The above procedure uses MPI only, because the argument -c 1 selects a single OpenMP thread per MPI process. Using more than one OpenMP thread might be advantageous in some cases.

Command line arguments

For cluster installations the command line reads

<launcher> -np <procs> [--hostfile <nodes>] tw3d [optional arguments...]

The options for the launcher (which can depend on the MPI library) are typically

-np <procs>

number of MPI processes to launch

--hostfile <nodes>

name of the file listing the hosts to be used in case of a multi-node run

tw3d

the turboWAVE executable file

Optional arguments following tw3d are as follows:

-c <threads>

number of OpenMP threads (see below for default)

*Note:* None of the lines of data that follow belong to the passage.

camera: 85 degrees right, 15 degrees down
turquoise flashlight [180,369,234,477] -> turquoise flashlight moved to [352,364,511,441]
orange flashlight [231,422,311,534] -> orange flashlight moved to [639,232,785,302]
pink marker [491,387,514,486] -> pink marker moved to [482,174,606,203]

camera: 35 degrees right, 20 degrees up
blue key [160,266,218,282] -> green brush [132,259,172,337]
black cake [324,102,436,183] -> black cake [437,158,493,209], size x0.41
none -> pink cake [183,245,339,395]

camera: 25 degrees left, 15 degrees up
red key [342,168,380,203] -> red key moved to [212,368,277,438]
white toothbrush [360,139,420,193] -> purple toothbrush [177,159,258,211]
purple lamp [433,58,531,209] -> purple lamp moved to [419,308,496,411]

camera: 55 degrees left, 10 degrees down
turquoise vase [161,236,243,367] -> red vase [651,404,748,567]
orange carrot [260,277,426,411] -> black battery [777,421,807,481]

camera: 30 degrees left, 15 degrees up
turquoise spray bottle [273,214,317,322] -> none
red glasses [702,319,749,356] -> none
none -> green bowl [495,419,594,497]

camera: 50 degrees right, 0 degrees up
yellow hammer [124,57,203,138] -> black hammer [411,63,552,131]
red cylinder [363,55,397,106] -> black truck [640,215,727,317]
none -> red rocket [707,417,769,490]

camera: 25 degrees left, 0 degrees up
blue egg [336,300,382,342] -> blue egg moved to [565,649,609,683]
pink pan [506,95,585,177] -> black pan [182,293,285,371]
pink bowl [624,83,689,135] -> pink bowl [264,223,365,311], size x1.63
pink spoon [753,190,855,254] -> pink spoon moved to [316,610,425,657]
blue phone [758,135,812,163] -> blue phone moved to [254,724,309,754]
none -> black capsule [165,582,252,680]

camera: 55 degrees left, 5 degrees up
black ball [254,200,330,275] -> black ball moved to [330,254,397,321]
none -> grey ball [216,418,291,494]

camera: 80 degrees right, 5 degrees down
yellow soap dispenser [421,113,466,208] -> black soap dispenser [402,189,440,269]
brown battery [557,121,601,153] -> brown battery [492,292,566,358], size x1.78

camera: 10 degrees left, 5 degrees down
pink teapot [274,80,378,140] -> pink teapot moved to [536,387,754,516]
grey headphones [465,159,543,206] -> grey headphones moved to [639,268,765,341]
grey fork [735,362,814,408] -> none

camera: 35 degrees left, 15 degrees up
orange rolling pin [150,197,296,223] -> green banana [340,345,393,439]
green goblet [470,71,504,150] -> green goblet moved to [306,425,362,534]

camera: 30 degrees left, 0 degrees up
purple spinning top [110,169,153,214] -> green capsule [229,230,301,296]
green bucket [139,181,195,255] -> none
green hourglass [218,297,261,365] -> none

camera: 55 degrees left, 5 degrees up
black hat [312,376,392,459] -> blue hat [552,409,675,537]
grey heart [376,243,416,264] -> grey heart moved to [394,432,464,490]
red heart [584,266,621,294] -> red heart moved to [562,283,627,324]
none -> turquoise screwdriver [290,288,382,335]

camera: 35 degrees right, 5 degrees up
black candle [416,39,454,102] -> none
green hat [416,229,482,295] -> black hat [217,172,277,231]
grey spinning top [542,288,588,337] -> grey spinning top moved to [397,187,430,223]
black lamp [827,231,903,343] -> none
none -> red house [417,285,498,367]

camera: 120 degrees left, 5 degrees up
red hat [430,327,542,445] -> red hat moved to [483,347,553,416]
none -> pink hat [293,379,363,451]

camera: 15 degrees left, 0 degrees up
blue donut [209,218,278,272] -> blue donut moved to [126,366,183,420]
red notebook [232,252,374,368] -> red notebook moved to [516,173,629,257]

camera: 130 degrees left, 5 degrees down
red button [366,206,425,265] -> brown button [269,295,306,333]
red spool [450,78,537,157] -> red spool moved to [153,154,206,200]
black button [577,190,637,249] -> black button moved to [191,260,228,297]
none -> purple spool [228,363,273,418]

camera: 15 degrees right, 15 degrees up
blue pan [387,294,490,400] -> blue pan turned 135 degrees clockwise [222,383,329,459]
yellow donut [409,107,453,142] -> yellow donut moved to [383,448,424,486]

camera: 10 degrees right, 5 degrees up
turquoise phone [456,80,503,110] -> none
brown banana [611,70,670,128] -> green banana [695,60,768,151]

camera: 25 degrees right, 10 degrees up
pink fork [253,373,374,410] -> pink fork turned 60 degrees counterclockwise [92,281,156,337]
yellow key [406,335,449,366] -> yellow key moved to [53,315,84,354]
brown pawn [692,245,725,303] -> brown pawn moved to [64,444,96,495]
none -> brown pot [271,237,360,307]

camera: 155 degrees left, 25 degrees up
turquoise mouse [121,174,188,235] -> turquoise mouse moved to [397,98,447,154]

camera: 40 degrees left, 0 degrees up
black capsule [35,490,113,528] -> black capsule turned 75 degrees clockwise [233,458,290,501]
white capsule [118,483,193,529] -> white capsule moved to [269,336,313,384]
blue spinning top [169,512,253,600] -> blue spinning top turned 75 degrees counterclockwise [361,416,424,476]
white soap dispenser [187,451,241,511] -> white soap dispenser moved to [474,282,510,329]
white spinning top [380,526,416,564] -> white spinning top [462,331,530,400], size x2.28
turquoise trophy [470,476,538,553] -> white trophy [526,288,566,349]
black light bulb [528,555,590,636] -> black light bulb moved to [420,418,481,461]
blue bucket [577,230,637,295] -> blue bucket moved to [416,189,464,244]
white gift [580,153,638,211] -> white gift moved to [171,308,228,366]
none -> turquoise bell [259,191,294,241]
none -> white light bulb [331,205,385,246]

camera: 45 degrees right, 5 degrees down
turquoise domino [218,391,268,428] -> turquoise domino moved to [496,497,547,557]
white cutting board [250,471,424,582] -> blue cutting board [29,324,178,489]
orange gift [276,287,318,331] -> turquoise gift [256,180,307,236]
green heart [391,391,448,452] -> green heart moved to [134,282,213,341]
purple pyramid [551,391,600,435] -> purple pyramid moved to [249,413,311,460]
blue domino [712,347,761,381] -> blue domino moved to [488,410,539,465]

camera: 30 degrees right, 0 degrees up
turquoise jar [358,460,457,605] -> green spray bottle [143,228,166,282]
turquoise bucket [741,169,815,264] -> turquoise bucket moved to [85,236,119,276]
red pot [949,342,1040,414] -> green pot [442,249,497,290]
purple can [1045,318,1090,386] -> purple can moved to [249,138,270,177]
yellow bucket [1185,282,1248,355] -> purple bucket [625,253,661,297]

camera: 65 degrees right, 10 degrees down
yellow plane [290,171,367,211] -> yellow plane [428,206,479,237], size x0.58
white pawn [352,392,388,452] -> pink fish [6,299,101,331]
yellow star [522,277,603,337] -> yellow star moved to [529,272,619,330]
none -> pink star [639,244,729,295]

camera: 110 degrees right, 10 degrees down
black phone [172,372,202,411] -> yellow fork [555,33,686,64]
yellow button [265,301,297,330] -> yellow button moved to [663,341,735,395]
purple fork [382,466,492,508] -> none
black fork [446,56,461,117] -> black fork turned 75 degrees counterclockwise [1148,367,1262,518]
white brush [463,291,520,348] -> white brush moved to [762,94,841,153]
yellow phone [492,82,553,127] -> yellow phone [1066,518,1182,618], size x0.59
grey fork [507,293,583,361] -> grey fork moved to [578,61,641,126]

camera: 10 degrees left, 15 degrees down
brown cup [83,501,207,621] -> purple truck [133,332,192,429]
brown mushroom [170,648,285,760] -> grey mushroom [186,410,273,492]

--input-file <file>, -i <file>

name or path of the file to use as the input file (default=stdin)

--platform <search_string>

select an OpenCL platform with the search string in its name

--device <search_string>

select an OpenCL device with the search string in its name. This can also be a comma-delimited list of device numbers.

--output-level <level>

an integer determining how much information to log. If 0 only rank 0 logs, if 1 every rank logs.

--restart

if present, causes initial data to be loaded from a checkpoint.

--unit-test <test>

if present, bypasses simulation and runs units test instead. The argument can be a single test, or --all

--version, -v

if present, prints the version number. If this is the only argument, no simulation is attempted.

--help, -h

if present, prints the command line arguments and the link to the online documentation. If this is the only argument, no simulation is attempted.

Error Handling

It is important to pay attention to the output file if you are having problems. If the code stops without reporting an error in the terminal window, you may still be able to get some feedback. The procedure is as follows.

  1. Run the simulation again with the command line option --output-level 1

  2. If the error is not reported on the console, try grep ERROR *stdout*